● **TASK OBJECTIVE**
Reproduce only this stretch of the listing below: from the line with "REUNIÃO DA CÚPULA REGIONAL DA" through the line with "Putin arruola 300mila", exactly as written, with pictures excluded.

________

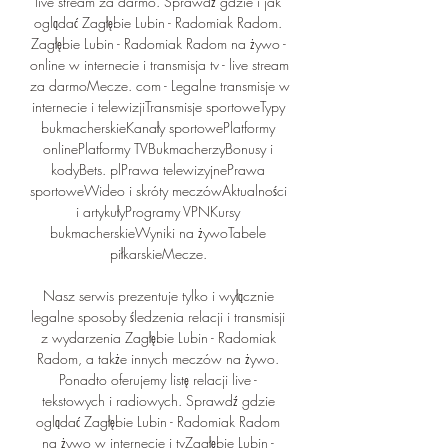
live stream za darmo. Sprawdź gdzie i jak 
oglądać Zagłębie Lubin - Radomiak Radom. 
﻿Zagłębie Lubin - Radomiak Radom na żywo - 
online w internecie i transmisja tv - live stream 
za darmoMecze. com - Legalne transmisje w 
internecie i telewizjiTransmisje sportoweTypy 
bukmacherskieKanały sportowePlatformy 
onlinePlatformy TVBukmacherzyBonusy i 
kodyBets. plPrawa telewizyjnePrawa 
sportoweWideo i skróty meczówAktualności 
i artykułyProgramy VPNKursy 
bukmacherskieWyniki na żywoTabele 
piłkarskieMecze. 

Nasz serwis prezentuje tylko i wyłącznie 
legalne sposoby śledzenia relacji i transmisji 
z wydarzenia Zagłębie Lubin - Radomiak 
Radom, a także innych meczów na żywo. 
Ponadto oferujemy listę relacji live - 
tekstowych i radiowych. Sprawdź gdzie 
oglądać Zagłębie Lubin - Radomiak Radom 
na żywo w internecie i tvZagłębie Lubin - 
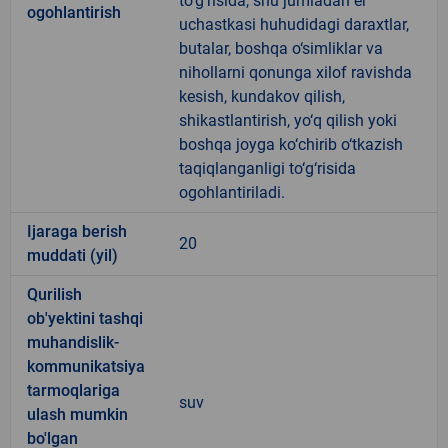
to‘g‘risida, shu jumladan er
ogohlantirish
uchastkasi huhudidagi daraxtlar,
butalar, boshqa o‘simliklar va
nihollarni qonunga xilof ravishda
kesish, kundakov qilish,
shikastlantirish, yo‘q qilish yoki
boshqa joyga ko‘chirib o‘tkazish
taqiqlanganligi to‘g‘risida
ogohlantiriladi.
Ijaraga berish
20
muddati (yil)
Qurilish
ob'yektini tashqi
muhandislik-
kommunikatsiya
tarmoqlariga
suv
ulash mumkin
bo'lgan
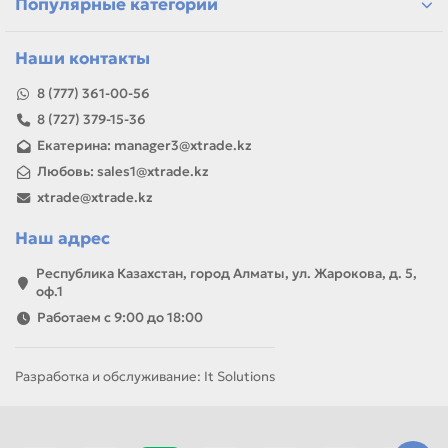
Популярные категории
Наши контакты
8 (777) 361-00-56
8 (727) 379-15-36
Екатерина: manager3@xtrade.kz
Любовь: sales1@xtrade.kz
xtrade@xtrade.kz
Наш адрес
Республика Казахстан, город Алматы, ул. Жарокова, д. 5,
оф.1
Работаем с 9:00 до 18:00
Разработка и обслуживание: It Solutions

________

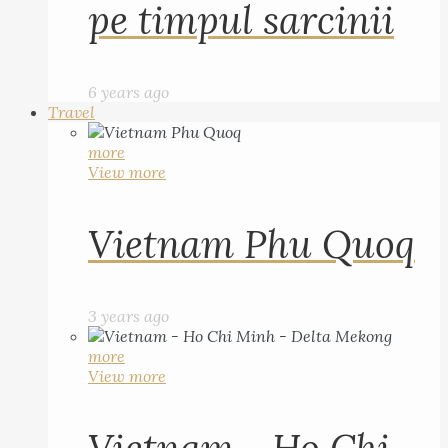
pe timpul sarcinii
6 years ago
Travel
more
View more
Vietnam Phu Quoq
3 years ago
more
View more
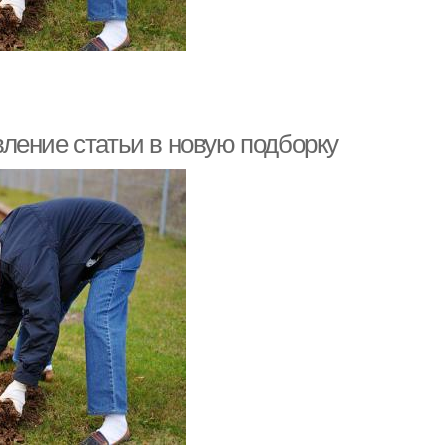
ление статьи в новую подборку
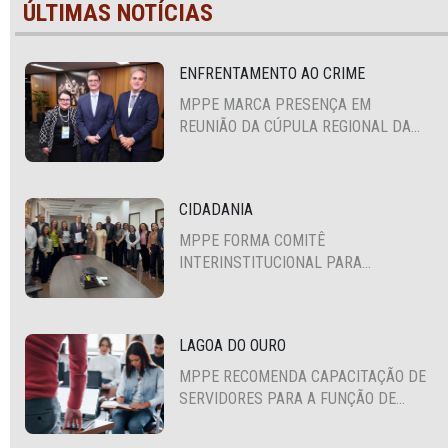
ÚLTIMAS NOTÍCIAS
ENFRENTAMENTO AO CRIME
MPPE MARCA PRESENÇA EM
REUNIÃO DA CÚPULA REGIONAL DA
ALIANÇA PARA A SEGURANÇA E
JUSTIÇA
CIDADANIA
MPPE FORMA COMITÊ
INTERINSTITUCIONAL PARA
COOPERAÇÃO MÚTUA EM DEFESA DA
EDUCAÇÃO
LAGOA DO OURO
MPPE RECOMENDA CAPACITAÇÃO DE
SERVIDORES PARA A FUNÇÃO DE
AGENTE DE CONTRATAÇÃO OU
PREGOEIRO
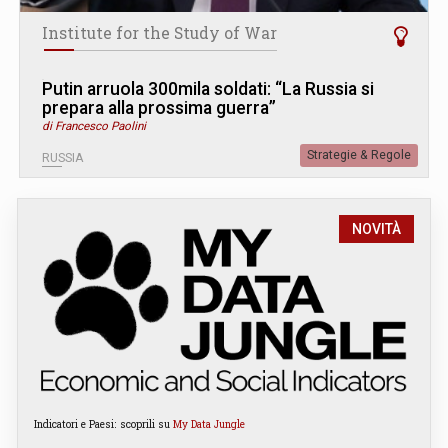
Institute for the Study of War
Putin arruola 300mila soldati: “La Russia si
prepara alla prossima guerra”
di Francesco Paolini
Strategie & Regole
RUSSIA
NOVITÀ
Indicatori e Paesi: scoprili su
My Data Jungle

________

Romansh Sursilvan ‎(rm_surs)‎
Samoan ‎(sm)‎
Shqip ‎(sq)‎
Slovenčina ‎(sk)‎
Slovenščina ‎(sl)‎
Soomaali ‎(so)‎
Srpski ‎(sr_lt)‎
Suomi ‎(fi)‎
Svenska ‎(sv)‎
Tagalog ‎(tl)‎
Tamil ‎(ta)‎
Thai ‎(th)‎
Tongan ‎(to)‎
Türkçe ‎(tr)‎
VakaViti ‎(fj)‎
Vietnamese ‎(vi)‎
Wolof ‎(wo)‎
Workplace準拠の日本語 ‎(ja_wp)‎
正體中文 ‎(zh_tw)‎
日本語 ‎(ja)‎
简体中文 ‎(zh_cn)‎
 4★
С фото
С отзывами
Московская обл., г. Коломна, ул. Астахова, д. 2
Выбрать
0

________

● **TASK RESPONSE**
REUNIÃO DA CÚPULA REGIONAL DA
ALIANÇA PARA A SEGURANÇA E
JUSTIÇA
CIDADANIA
MPPE FORMA COMITÊ
INTERINSTITUCIONAL PARA
COOPERAÇÃO MÚTUA EM DEFESA DA
EDUCAÇÃO
LAGOA DO OURO
MPPE RECOMENDA CAPACITAÇÃO DE
SERVIDORES PARA A FUNÇÃO DE
AGENTE DE CONTRATAÇÃO OU
PREGOEIRO
Institute for the Study of War
Putin arruola 300mila soldati: “La Russia si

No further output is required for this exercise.